Task description:
Give the records from the line with "common name: Eastern baccharis" to the line with "scientific name: Bombus hypnorum", both included, as a two-column CSV with columns "field" and "value". Use one row per line, put each part in its own quoted field, and turn any line breaks into spaces.

[Data records]
▬▬▬
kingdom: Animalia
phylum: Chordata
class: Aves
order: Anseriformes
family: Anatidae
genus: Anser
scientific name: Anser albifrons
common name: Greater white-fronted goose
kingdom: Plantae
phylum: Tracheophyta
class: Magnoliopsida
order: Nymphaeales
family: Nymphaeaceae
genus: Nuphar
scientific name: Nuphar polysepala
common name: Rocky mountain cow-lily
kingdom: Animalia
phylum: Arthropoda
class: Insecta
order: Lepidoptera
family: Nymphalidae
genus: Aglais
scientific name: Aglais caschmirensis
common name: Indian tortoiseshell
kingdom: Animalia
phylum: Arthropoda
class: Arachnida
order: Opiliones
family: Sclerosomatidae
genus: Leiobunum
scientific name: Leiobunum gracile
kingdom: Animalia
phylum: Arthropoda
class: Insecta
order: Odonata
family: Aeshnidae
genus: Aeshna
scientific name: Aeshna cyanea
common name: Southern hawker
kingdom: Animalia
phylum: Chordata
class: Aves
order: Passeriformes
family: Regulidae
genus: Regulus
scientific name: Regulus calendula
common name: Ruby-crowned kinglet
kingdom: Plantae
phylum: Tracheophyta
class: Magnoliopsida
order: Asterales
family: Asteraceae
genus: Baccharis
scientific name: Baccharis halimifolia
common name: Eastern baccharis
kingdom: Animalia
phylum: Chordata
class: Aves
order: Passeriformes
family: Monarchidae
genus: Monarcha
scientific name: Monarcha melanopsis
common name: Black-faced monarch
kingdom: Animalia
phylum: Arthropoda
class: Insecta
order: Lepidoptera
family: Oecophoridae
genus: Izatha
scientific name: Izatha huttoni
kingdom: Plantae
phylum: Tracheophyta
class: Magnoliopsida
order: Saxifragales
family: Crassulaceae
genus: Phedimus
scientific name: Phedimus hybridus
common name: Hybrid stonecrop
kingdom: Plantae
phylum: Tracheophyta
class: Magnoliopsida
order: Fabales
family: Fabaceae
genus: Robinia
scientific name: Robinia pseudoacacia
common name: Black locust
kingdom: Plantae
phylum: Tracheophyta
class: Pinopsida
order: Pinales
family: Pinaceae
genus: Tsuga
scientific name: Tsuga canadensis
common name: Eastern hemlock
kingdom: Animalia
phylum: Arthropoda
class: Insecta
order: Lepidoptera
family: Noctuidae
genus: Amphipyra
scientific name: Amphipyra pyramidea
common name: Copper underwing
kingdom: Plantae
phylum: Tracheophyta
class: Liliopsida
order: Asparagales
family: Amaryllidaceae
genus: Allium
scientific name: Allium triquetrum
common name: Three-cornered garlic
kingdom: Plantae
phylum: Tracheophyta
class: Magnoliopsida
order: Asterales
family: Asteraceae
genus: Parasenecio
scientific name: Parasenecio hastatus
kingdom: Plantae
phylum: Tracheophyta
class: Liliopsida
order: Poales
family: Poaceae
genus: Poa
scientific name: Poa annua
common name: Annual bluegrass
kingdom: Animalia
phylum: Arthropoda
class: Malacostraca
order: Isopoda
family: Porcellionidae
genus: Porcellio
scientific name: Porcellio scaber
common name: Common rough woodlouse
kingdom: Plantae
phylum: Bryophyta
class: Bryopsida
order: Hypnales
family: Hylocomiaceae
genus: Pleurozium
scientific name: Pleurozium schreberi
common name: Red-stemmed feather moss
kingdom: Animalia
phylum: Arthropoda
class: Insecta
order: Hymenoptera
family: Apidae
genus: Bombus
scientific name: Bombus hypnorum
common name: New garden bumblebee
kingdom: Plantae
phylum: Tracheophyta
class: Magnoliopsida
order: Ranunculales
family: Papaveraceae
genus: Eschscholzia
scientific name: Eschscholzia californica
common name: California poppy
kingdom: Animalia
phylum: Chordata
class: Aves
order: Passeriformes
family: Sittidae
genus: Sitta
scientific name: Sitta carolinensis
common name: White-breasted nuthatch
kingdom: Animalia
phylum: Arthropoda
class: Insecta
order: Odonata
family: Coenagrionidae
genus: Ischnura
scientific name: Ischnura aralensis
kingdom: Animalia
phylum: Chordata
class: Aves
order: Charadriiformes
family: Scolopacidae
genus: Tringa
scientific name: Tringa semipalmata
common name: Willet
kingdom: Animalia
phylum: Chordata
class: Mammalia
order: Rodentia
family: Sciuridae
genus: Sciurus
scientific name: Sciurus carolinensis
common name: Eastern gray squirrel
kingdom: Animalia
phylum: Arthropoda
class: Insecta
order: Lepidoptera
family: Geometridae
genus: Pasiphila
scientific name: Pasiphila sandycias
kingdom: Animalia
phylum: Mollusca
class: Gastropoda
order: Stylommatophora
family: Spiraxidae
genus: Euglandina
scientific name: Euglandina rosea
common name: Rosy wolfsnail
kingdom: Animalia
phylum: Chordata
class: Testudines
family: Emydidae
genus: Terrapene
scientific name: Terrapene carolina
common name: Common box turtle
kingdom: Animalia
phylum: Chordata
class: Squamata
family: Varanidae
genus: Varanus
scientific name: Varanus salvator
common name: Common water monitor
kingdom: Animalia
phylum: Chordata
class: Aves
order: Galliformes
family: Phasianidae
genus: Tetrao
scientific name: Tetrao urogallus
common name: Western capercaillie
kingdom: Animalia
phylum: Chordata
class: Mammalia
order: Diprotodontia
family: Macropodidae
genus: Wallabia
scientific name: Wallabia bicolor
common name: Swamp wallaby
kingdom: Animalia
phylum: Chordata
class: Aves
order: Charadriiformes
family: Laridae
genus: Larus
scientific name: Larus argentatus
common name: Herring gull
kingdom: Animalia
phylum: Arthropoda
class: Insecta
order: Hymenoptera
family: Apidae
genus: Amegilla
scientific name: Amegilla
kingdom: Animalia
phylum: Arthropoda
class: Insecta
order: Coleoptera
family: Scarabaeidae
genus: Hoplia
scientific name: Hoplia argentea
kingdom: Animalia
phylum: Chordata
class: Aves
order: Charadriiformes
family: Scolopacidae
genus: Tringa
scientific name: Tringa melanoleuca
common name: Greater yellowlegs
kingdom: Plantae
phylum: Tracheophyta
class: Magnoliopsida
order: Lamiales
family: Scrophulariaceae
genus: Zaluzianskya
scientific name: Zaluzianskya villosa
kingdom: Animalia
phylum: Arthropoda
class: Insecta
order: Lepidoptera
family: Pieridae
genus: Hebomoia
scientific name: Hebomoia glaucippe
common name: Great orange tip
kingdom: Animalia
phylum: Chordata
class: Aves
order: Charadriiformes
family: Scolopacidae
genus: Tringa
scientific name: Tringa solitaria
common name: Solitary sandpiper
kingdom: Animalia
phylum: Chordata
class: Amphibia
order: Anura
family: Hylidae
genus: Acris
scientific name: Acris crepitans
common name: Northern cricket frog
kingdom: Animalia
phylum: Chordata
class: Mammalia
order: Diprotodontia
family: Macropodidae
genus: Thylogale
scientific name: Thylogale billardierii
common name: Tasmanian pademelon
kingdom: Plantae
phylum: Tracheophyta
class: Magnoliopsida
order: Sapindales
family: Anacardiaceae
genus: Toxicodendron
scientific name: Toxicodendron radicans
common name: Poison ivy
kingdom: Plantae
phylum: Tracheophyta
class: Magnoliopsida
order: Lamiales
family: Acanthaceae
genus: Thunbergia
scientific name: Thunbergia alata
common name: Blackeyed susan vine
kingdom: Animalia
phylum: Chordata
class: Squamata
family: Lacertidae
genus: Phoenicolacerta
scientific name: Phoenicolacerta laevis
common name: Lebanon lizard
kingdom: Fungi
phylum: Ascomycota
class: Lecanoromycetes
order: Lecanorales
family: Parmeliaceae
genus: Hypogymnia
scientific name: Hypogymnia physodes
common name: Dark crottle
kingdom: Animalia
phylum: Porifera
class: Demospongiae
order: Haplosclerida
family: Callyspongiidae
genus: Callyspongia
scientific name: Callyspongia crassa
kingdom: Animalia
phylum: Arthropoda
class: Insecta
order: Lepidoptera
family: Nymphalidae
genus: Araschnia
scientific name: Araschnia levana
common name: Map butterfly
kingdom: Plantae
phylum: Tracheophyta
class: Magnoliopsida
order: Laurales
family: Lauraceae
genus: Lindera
▬▬▬
Reply to the exercise:
field,value
"common name:","Eastern baccharis"
"kingdom:","Animalia"
"phylum:","Chordata"
"class:","Aves"
"order:","Passeriformes"
"family:","Monarchidae"
"genus:","Monarcha"
"scientific name:","Monarcha melanopsis"
"common name:","Black-faced monarch"
"kingdom:","Animalia"
"phylum:","Arthropoda"
"class:","Insecta"
"order:","Lepidoptera"
"family:","Oecophoridae"
"genus:","Izatha"
"scientific name:","Izatha huttoni"
"kingdom:","Plantae"
"phylum:","Tracheophyta"
"class:","Magnoliopsida"
"order:","Saxifragales"
"family:","Crassulaceae"
"genus:","Phedimus"
"scientific name:","Phedimus hybridus"
"common name:","Hybrid stonecrop"
"kingdom:","Plantae"
"phylum:","Tracheophyta"
"class:","Magnoliopsida"
"order:","Fabales"
"family:","Fabaceae"
"genus:","Robinia"
"scientific name:","Robinia pseudoacacia"
"common name:","Black locust"
"kingdom:","Plantae"
"phylum:","Tracheophyta"
"class:","Pinopsida"
"order:","Pinales"
"family:","Pinaceae"
"genus:","Tsuga"
"scientific name:","Tsuga canadensis"
"common name:","Eastern hemlock"
"kingdom:","Animalia"
"phylum:","Arthropoda"
"class:","Insecta"
"order:","Lepidoptera"
"family:","Noctuidae"
"genus:","Amphipyra"
"scientific name:","Amphipyra pyramidea"
"common name:","Copper underwing"
"kingdom:","Plantae"
"phylum:","Tracheophyta"
"class:","Liliopsida"
"order:","Asparagales"
"family:","Amaryllidaceae"
"genus:","Allium"
"scientific name:","Allium triquetrum"
"common name:","Three-cornered garlic"
"kingdom:","Plantae"
"phylum:","Tracheophyta"
"class:","Magnoliopsida"
"order:","Asterales"
"family:","Asteraceae"
"genus:","Parasenecio"
"scientific name:","Parasenecio hastatus"
"kingdom:","Plantae"
"phylum:","Tracheophyta"
"class:","Liliopsida"
"order:","Poales"
"family:","Poaceae"
"genus:","Poa"
"scientific name:","Poa annua"
"common name:","Annual bluegrass"
"kingdom:","Animalia"
"phylum:","Arthropoda"
"class:","Malacostraca"
"order:","Isopoda"
"family:","Porcellionidae"
"genus:","Porcellio"
"scientific name:","Porcellio scaber"
"common name:","Common rough woodlouse"
"kingdom:","Plantae"
"phylum:","Bryophyta"
"class:","Bryopsida"
"order:","Hypnales"
"family:","Hylocomiaceae"
"genus:","Pleurozium"
"scientific name:","Pleurozium schreberi"
"common name:","Red-stemmed feather moss"
"kingdom:","Animalia"
"phylum:","Arthropoda"
"class:","Insecta"
"order:","Hymenoptera"
"family:","Apidae"
"genus:","Bombus"
"scientific name:","Bombus hypnorum"